Kematian adalah hilangnya nyawa atau
tidak hidup lagi, karena disebabkan oleh penyakit disentri (KBBI, 2001:724).
Kematian tidak lain dari keadaan tubuh, beristirahat sekian lama, dari satu
lingkaran kehidupan yang berjalan terus dalam waktu yang begitu lama dengan
tenaga karma yang masih bekerja (Narada dan Vajirama, 1934:36). Istilah lain
yang sering digunakan adalah meninggal, wafat, tewas,
atau mati.
Kematian yaitu terhentinya pernafasan. Definisi ini
pernah diakui serta diterima oleh masyarakat umum, kalangan medis dan kaum
agamawan di Barat. Definisi kematian dalam Agama Buddha tidak hanya ditentukan
dari unsur-unsur jasmaniah (paru-paru, jantung ataupun otak). Tidak berfungsinya
ketiga organ tubuh yaitu paru-paru, jantung dan otak hanya merupakan gejala
‘akibat atau pertanda’ yang tampak dari kematian. (Sanjivaputta, tanpa
tahun:II-1-6)
Menurut YM. Nyanatiloka2,
kematian biasanya disebut “lenyapnya indera vital terbatas pada satu kehidupan tunggal,
dan bersamaan dengan fisik-kesadaran proses kehidupan yang umumnya disebut
‘Manusia, Binatang, Kepribadian, Ego’, dan seterusnya. Dengan kata lain sesungguhnya
kematian adalah peleburan dan pelenyapan dari setiap kombinasi mental-fisik
sesaat yang terjadi berulang kali, dan karenanya terjadi pada setiap saat.”
Kematian merupakan
suatu misteri kehidupan yang telah menyelimuti umat manusia sejak dahulu kala.

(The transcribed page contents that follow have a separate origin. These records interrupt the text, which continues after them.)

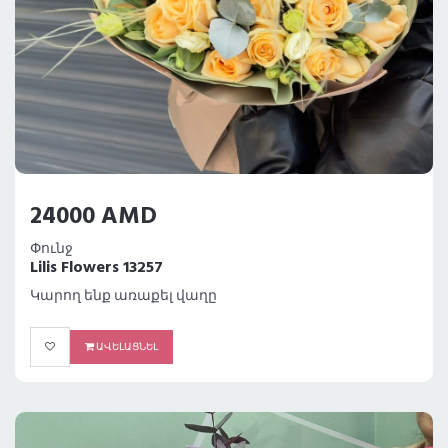
24000 AMD
Փունջ
Lilis Flowers 13257
Կարող ենք առաքել վաղը
ԱՎԵԼԱՑՆԵԼ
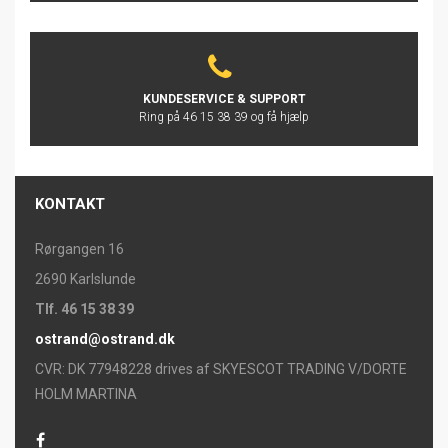
KUNDESERVICE & SUPPORT
Ring på 46 15 38 39 og få hjælp
KONTAKT
Rørgangen 16
2690 Karlslunde
Tlf. 46 15 38 39
ostrand@ostrand.dk
CVR: DK 77948228 drives af SKYESCOT TRADING V/DORTE
HOLM MARTINA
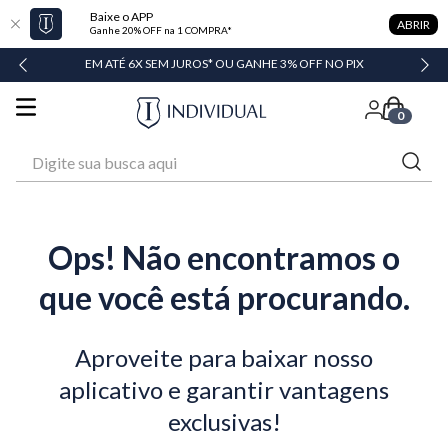
Baixe o APP
ABRIR
Ganhe 20% OFF na 1 COMPRA*
DADE
EM ATÉ 6X SEM JUROS* OU GANHE 3% OFF NO PIX
0
Digite sua busca aqui
Ops! Não encontramos o
que você está procurando.
Aproveite para baixar nosso
aplicativo e garantir vantagens
exclusivas!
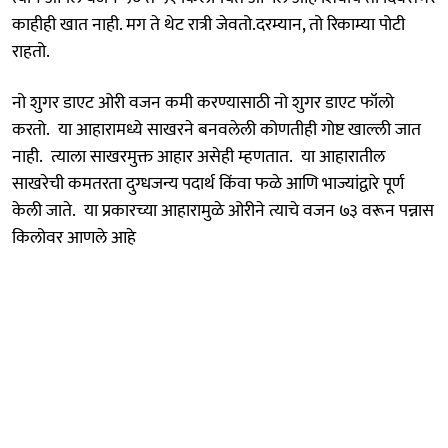
काहीही खात नाही. मग ते थेट रात्री जेवतो.दरम्यान, तो रिकाम्या पोटी
राहतो.
नो शुगर डाएट ओरी वजन कमी करण्यासाठी नो शुगर डाएट फॉलो
करतो. या आहारामध्ये साखरने बनवलेली कोणतीही गोष्ट खाल्ली जात
नाही. त्याला साखरमुक्त आहार असेही म्हणतात. या आहारातील
साखरेची कमतरता दुग्धजन्य पदार्थ किंवा फळे आणि भाज्यांद्वारे पूर्ण
केली जाते. या प्रकारच्या आहारामुळे ओरीने त्याचे वजन ७३ वरून पन्नास
किलोवर आणले आहे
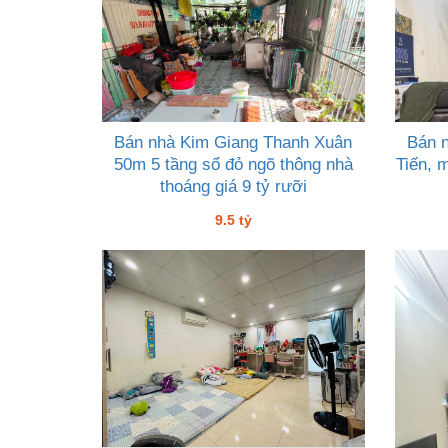
Bán nhà Kim Giang Thanh Xuân
Bán 
50m 5 tầng sổ đỏ ngõ thông nhà
Tiến, 
thoáng giá 9 tỷ rưỡi
9.5 tỷ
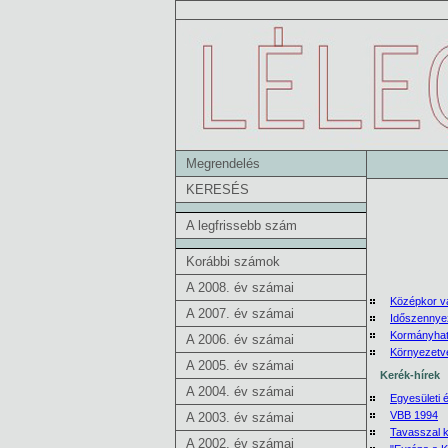
Megrendelés
KERESÉS
A legfrissebb szám
Korábbi számok
A 2008. év számai
Középkor v
A 2007. év számai
Időszennye
Kormányhatá
A 2006. év számai
Környezetv
A 2005. év számai
Kerék-hírek
A 2004. év számai
Egyesületi 
VBB 1994
A 2003. év számai
Tavasszal k
A 2002. év számai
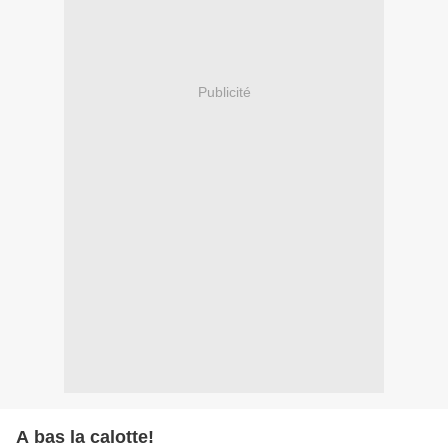
Publicité
A bas la calotte!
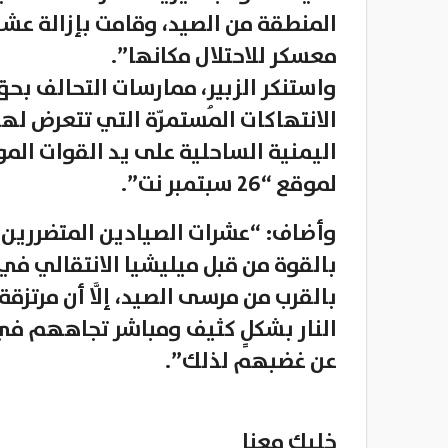
المنطقة من الصيد، وقامت بإزالة عشش 
معسكر للاحتلال مكانها”.
واستنكر الزبير، ممارسات التحالف بح
الانتهاكات المُستمرّة التي تتعرض ل
اليمنية الساحلية على يد القوات الموا
لموقع “26 سبتمبر نت”.
وأضاف: “عشرات الصيادين المتضرري
بالقوة من قبل ميليشيا الانتقالي في 
بالقرب من مرسى الصيد، إلَّا أن مرتزقة 
النار بشكلٍ كثيف ومباشر تجاههم في
عن غضبهم لذلك”.
خليك معنا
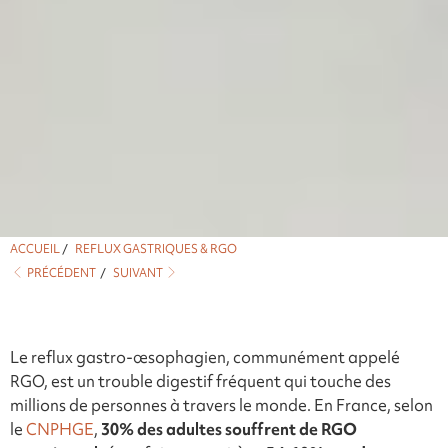
ACCUEIL
/
REFLUX GASTRIQUES & RGO
PRÉCÉDENT
/
SUIVANT
Le reflux gastro-œsophagien, communément appelé
RGO, est un trouble digestif fréquent qui touche des
millions de personnes à travers le monde. En France, selon
le
CNPHGE
,
30% des adultes souffrent de RGO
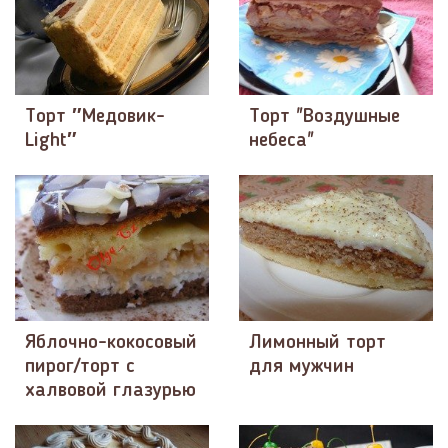
Торт ″Медовик-
Торт "Воздушные
Light″
небеса"
Яблочно-кокосовый
Лимонный торт
пирог/торт с
для мужчин
халвовой глазурью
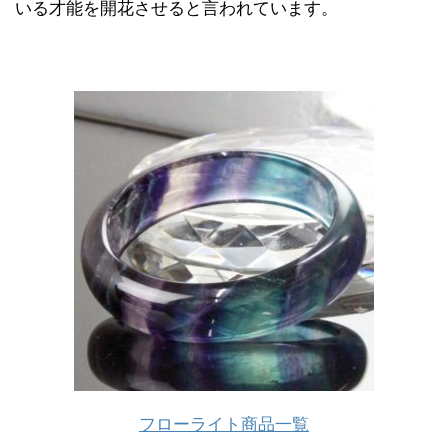
いる才能を開花させると言われています。
フローライト商品一覧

Namun, bukti nyata atas asal-mula kehadirannya hingga kini masih belum tersingkap.
Tidak ada seorang pun yang tahu secara pasti sejak kapan manusia mengalami
kematian, dan mengapa harus mati. Yang ada dan berkembang di masyarakat
hanyalah ‘mitos’ yang sukar dibuktikan kebenarannya. Mitos bukanlah suatu
kenyataan bersejarah (historical evidence). Mitos adalah cerita suatu bangsa tentang
Makhluk Adiinsani (pencipta, dewa dan sebagainya) yang mengandung penafsiran tentang
asal-usul semesta alam, binatang, manusia, atau bangsa itu sendiri, yang
kebanyakannya berbumbu kegaiban.
Menurut mitos yang dipercayai oleh
orang-orang Zulu di Afrika, pada awalnya Tuhan Pencipta yang dikenal sebagai
Unkulunkulu sepakat untuk menganugerahi manusia dengan kekekalan (immortality).

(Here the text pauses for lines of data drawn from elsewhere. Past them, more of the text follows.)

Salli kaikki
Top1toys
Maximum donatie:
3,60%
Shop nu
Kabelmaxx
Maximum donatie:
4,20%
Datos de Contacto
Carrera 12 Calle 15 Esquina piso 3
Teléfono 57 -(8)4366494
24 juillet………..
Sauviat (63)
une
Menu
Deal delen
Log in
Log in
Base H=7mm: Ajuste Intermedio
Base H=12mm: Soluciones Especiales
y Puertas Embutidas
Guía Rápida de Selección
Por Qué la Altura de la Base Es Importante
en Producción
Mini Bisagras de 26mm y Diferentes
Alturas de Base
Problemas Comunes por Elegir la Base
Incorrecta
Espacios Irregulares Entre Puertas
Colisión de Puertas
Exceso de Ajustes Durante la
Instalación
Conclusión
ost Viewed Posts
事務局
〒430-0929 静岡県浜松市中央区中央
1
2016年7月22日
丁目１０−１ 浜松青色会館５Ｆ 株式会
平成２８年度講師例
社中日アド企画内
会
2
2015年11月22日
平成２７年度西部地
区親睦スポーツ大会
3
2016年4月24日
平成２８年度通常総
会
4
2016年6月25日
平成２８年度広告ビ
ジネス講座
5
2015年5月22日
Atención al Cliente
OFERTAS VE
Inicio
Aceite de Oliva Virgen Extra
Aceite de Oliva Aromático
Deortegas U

Kemudian diutus-Nyalah seekor bunglon untuk mengabarkan berita ini kepada
manusia bahwa manusia tidak akan mengenal segala bentuk penderitaan penyakit,
ketuaan, dan kematian. Mereka akan hidup dalam kebahagiaan yang abadi. Bunglon
itu berjalan sangat lamban, dan sering berhenti untuk mencari makanan sehingga
berita ini belum juga sampai ke manusia. Entah karena alasan apa, Unkulunkulu
kemudian berganti pikiran. Diutus-Nyalah seekor kadal untuk mengabarkan kepada
manusia bahwa mereka akan mengalami kematian. Walaupun berangkat belakangan,
kadal ini sampai ke tempat tujuan lebih dahulu. Berita tentang kematian
diterima dengan pasrah oleh manusia. Bunglon yang lamban akhirnya sampai juga,
namun beritanya (tentang kekekalan) yang bertolak-belakang dengan apa yang
disampaikan oleh kadal tidak dipercayai oleh manusia.

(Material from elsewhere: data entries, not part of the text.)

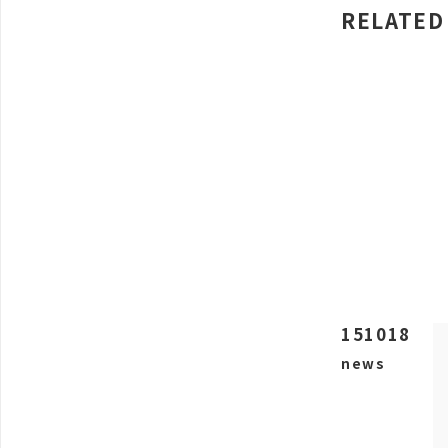
RELATED
151018
news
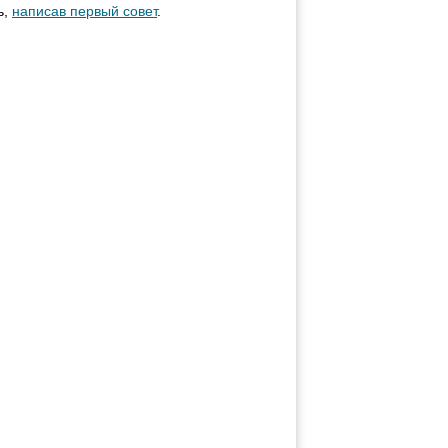
ь,
написав первый совет
.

Sejak saat itulah, manusia mengalami
kematian. Kegagalan manusia dalam menikmati kehidupan yang kekal bukanlah disebabkan
oleh kesalahan manusia itu sendiri, melainkan semata-mata karena kelalaian
seekor binatang yang menyampaikan berita Tuhan.
Namun menurut pandangan Agama Buddha, Dalam
Kitab Milinda Pañhâ, Nâgasena Thera secara tegas menolak adanya roh (soul)
dalam pernafasan. Penolakan ini diungkapkan oleh beliau kepada seorang menteri
utusan Raja Milinda yang bernama Anantakâya. “Siapa gerangan Nâgasena itu,”
tanya Anantakâya untuk memancing perdebatan. Nâgasena Thera tidak menjawab pertanyaan
ini secara langsung, tetapi justru balik bertanya: “Dalam pengertian Anda,
siapakah Nâgasena itu?” Mulailah Anantakâya menyajikan pandangan sesatnya,
“Roh, pernafasan masuk dan keluar, itulah yang saya maksud sebagai Nâgasena.” Nâgasena
bertanya lebih lanjut: “Bagaimana seandainya nafas yang keluar dari tubuh tidak
masuk kembali; apakah orang itu akan mati atau masih hidup?” Anantakâya
menjawab, “Jika nafas yang keluar dari tubuh tidak masuk kembali, orang itu
niscaya akan mati.” Nâgasena Thera menyanggah pendapat ini dengan membuat suatu
perumpamaan yang gamblang: “Para peniup sangkalala atau terompet –yang sewaktu
meniup sangkalala atau terompet, nafas yang terhembuskan tidak masuk kembali ke
dalam tubuh–; mengapa mereka tidak mati?” Anantakâya berdiam diri karena tidak
mampu menjawab pertanyaan ini. Nâgasena Thera kemudian mewejangkan: “Tidak ada
roh dalam pernafasan. Nafas keluar dan nafas masuk semata-mata hanyalah salah
satu bagian dari kegiatan jasmaniah (kâyasaõkhâra).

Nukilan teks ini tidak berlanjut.